- [Stated exercise 1]: List every percentage the post on the calculus exam gives for parts of the class.
- [Stated exercise 2]: Convert everything in the records, from their first line down through the line containing "genus: Xylotrechus", into a JSON list of strings with one string per line and no blank lines.

- [Source]:
-------------------------
Mathematical tools: a hammer vs a microscope

hammer-vs-microscope We congratulate everyone who celebrates the Knowledge Day on 1st September! This post is based on real student stories and illustrates a powerful principle about using appropriate mathematical tools.

A problem in multivariable calculus

The following problem was the first introductory question in a recent exam on multivariable calculus at a top UK university. This question was designed for students who had found the course hard. Indeed you could get a full mark within few seconds using only basic maths from school.

Q1. Find the minimum value of the function \(f(x,y)=x^2+2y^2-4x-4y\) over all real \(x,y\).

Derivatives may not be needed at all

Rather surprisingly, only about 2% of the 200+ class remembered the lecturer’s advice to use appropriate tools. The remaining 98% preferred the hard way finding extreme points through partial derivatives. Similarly to 1-variable functions, as we discussed in the post on global extrema, we may often find extreme values of a function without using any derivatives.

Moreover, about 50% of all students claimed that their critical point is a local minimum without justifications, hence lost almost a half of the full mark. The other 48% spent a lot of time justifying that the only critical point (where both 1st order partial derivatives vanish) is indeed a local minimum by using the Hessian of four 2nd order partial derivatives. About 10% of the class actually wrote more than 2 pages on this first question, though only a couple of lines was enough.

Here is the full solution:

\(f(x,y)=x^2+2y^2-4x-4y=(x-2)^2+2(y-1)^2-6\geq -6\) for all real \(x,y\).
Hence the minimum value is \(f(2,1)=-6\).

This simple technique of completing a square illustrates the powerful principle that mastering the basics is more important than trying an advanced method without proper understanding.

Completing a square vs differentiation

Here is the simple mnemonic rule: What can you do with a quadratic polynomial? – Complete a square, of course! Most students usually try to directly write the roots of a quadratic polynomial by using the so-called quadratic formula. Actually, this formula is proved by completing a square, which is a good exercise especially if you have never done it.
-------------------------
- [Exercise material]:
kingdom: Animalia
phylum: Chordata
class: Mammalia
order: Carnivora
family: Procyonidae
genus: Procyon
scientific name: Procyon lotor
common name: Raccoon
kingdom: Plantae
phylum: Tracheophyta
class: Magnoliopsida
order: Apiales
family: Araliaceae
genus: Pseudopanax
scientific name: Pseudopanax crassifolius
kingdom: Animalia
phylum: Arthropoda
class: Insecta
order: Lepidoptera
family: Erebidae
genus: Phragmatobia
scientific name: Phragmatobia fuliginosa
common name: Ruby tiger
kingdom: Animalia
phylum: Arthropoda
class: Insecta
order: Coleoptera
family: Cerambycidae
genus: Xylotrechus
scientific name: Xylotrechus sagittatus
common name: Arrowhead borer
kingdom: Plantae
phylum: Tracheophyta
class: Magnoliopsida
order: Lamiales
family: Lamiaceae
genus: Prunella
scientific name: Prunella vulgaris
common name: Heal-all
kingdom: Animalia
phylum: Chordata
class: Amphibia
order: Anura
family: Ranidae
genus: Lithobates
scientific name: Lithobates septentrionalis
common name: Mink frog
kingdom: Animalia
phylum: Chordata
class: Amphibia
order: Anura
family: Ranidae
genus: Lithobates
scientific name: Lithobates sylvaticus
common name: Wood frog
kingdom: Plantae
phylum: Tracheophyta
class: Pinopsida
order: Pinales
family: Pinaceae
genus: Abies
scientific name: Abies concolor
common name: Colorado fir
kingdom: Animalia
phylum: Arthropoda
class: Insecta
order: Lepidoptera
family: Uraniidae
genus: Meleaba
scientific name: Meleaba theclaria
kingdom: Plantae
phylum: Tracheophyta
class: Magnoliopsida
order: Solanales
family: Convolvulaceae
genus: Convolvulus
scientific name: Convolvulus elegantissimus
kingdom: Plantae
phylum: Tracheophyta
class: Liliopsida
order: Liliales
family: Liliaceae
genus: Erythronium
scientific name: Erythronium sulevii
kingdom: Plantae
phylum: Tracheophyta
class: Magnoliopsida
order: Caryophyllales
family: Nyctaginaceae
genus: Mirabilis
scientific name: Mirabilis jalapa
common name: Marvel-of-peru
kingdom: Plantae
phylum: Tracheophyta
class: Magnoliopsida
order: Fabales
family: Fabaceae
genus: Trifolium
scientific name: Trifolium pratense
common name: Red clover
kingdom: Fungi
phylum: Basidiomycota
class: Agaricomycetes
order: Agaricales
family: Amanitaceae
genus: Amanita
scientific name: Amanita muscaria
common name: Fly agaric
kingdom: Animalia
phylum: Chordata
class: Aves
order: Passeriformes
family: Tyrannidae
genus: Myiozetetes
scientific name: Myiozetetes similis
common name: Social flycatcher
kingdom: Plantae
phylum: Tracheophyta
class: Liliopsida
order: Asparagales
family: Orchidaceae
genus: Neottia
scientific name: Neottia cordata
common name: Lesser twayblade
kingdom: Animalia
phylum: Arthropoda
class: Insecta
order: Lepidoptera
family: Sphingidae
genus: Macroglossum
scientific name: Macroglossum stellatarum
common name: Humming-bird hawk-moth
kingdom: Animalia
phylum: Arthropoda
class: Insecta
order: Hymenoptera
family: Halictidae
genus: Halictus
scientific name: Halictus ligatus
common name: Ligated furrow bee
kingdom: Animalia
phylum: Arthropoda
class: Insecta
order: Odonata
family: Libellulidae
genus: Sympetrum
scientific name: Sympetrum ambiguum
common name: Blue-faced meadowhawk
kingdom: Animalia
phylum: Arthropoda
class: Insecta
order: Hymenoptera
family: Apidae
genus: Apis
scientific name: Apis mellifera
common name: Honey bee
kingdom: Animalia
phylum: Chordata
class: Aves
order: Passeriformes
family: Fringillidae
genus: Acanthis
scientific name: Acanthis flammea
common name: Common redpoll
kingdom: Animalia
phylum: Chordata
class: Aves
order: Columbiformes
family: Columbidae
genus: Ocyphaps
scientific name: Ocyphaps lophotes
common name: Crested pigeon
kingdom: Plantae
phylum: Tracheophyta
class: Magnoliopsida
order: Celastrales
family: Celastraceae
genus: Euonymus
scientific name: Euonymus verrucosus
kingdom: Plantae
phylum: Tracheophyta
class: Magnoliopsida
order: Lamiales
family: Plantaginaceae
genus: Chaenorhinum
-------------------------
- [Written solution 1]: 2%, 98%, 50%, 48%, 10%

- [Written solution 2]:
[
  "kingdom: Animalia",
  "phylum: Chordata",
  "class: Mammalia",
  "order: Carnivora",
  "family: Procyonidae",
  "genus: Procyon",
  "scientific name: Procyon lotor",
  "common name: Raccoon",
  "kingdom: Plantae",
  "phylum: Tracheophyta",
  "class: Magnoliopsida",
  "order: Apiales",
  "family: Araliaceae",
  "genus: Pseudopanax",
  "scientific name: Pseudopanax crassifolius",
  "kingdom: Animalia",
  "phylum: Arthropoda",
  "class: Insecta",
  "order: Lepidoptera",
  "family: Erebidae",
  "genus: Phragmatobia",
  "scientific name: Phragmatobia fuliginosa",
  "common name: Ruby tiger",
  "kingdom: Animalia",
  "phylum: Arthropoda",
  "class: Insecta",
  "order: Coleoptera",
  "family: Cerambycidae",
  "genus: Xylotrechus"
]